> Texto para analizar:
>>>>

La niña no sabe hacer nada más que golpear. Supone que la amistad, o al menos eso intuyo que intuye, es deseable y normal, pero no puede evitar explotar en ataques violentos. Su habla es casi perfecta.
Jacob (así le llamaremos) fue encerrado durante años en instituciones especializadas en castigar la locura. Que sufría de autismo severo, de episodios psicóticos, que poco había que hacer con él. Pasó el tiempo y su hermana lo rescató del yugo hospitalario; fue cosa de una terapia para que se supiera que Jacob, que balbuceaba todo el día y coordinaba muy pocos de sus movimientos, gozaba de todos los mecanismos lingüísticos apropiados para una persona normal. Estaba atrapado, así logró expresarlo, en un cuerpo que simplemente no le funcionaba.
Imagino treinta años de maltrato, humillación y desesperanza para un hombre que lo entendió todo y nada pudo hacer en el transcurso de ese tiempo. No puedo, en realidad, imaginarme aquel dolor.
He tenido una pequeña obsesión de años con los grandes jugadores de ajedrez de los tiempos modernos. Nunca he jugado, y poco me interesa, pero la mística propia del estratega de los alfiles me llena de intriga; ¿serán los grandes bastiones del pensamiento analítico, realmente las puntas de lanza del pensar en estrategia? ¿O quizá son amos y señores de su propio universo, sin duda, pero cuerpos inútiles para el resto de las cosas? En última instancia, el dibujo de dos grandes ajedrecistas luchando por el control del tablero se asume como la batalla última de las inteligencias. No hay semana en la que no piense en la bellísima historia de Fischer en contra de Karpov.
En otro momento, descubrir a Derren Brown marcó un antes y un después en mi vida. Lo propongo como el más grande artista de todos los tiempos, por su tino y juego, justamente, en torno a la inteligencia: su acto no es más que un acto de las ilusiones inconscientes, de la sugestión psicológica, de los trucos espejo y metanarrativos que puede jugarnos nuestra propia mente. Quien no resulte profundamente emocionado por las artes de Derren Brown no ha comprendido un ápice de su propia humanidad. Escribiré más de él en otro momento.
La inteligencia, las capacidades de la mente. El cerebro. Las grandes revelaciones biológicas del futuro serán las descubiertas en torno a nuestra materia gris, así como los grandes avances de la física se dan en la astronomía. El cerebro es el espacio.

<<<<

Descripciones textuales de puntos clave
>>>>

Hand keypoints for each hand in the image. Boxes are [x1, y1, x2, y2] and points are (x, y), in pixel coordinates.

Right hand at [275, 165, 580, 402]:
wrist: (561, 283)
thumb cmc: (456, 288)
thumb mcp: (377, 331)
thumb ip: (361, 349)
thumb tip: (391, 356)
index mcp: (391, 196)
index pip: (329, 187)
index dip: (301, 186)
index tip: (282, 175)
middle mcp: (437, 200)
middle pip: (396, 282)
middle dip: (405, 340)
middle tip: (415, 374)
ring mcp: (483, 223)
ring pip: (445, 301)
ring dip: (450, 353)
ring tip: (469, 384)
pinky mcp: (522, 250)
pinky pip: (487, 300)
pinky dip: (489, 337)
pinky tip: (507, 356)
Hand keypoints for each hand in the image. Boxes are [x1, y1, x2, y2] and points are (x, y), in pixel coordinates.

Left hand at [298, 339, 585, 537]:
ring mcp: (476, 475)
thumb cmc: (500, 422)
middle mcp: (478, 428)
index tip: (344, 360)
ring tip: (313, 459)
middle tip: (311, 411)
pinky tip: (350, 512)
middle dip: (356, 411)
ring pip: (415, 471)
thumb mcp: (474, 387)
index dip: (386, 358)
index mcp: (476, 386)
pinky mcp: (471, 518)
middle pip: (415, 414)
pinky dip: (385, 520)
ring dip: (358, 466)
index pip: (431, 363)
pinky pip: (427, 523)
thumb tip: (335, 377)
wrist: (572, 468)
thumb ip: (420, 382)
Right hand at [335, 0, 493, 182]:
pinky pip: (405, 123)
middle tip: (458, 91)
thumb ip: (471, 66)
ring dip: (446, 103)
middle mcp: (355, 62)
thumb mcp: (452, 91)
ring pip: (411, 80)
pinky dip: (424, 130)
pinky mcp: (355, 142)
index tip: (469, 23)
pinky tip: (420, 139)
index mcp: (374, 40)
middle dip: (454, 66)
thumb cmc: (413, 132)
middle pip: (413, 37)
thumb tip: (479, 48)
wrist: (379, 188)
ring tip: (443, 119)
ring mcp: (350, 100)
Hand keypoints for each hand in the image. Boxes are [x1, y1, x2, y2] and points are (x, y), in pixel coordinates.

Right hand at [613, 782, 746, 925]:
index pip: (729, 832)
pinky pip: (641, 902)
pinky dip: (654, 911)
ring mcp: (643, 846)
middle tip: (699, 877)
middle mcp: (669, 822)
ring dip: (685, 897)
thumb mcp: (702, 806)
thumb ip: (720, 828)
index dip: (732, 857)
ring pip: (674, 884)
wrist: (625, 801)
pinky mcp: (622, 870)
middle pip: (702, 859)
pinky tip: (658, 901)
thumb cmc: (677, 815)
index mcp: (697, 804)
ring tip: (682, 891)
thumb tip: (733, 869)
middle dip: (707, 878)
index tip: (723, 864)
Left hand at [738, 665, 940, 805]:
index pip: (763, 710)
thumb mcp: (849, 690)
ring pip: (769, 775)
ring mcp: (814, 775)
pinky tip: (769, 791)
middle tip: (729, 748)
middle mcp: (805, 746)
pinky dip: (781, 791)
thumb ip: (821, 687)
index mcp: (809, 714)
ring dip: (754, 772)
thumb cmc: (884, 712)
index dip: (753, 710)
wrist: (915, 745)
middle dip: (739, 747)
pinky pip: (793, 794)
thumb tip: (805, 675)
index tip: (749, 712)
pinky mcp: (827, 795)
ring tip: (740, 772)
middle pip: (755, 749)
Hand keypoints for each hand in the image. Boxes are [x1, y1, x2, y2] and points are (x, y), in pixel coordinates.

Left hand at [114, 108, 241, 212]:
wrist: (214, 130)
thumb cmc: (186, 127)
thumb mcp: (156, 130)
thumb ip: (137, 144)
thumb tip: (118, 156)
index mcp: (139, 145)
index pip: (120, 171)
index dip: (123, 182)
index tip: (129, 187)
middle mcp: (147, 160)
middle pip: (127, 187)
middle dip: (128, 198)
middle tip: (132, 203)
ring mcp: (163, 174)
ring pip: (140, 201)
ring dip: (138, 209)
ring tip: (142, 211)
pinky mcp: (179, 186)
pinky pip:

<<<<

> Ejercicio: Resume en dos oraciones el texto sobre la inteligencia y la mente, por favor.

> Resultado del ejercicio: El texto evoca a una niña que no puede evitar explotar en ataques violentos y a Jacob, encerrado durante años en instituciones hasta que una terapia reveló que tenía todos los mecanismos lingüísticos de una persona normal, atrapados en un cuerpo que no le funcionaba. Luego recorre la obsesión por los grandes ajedrecistas y el impacto de descubrir a Derren Brown, y concluye que las grandes revelaciones biológicas del futuro se descubrirán en torno al cerebro.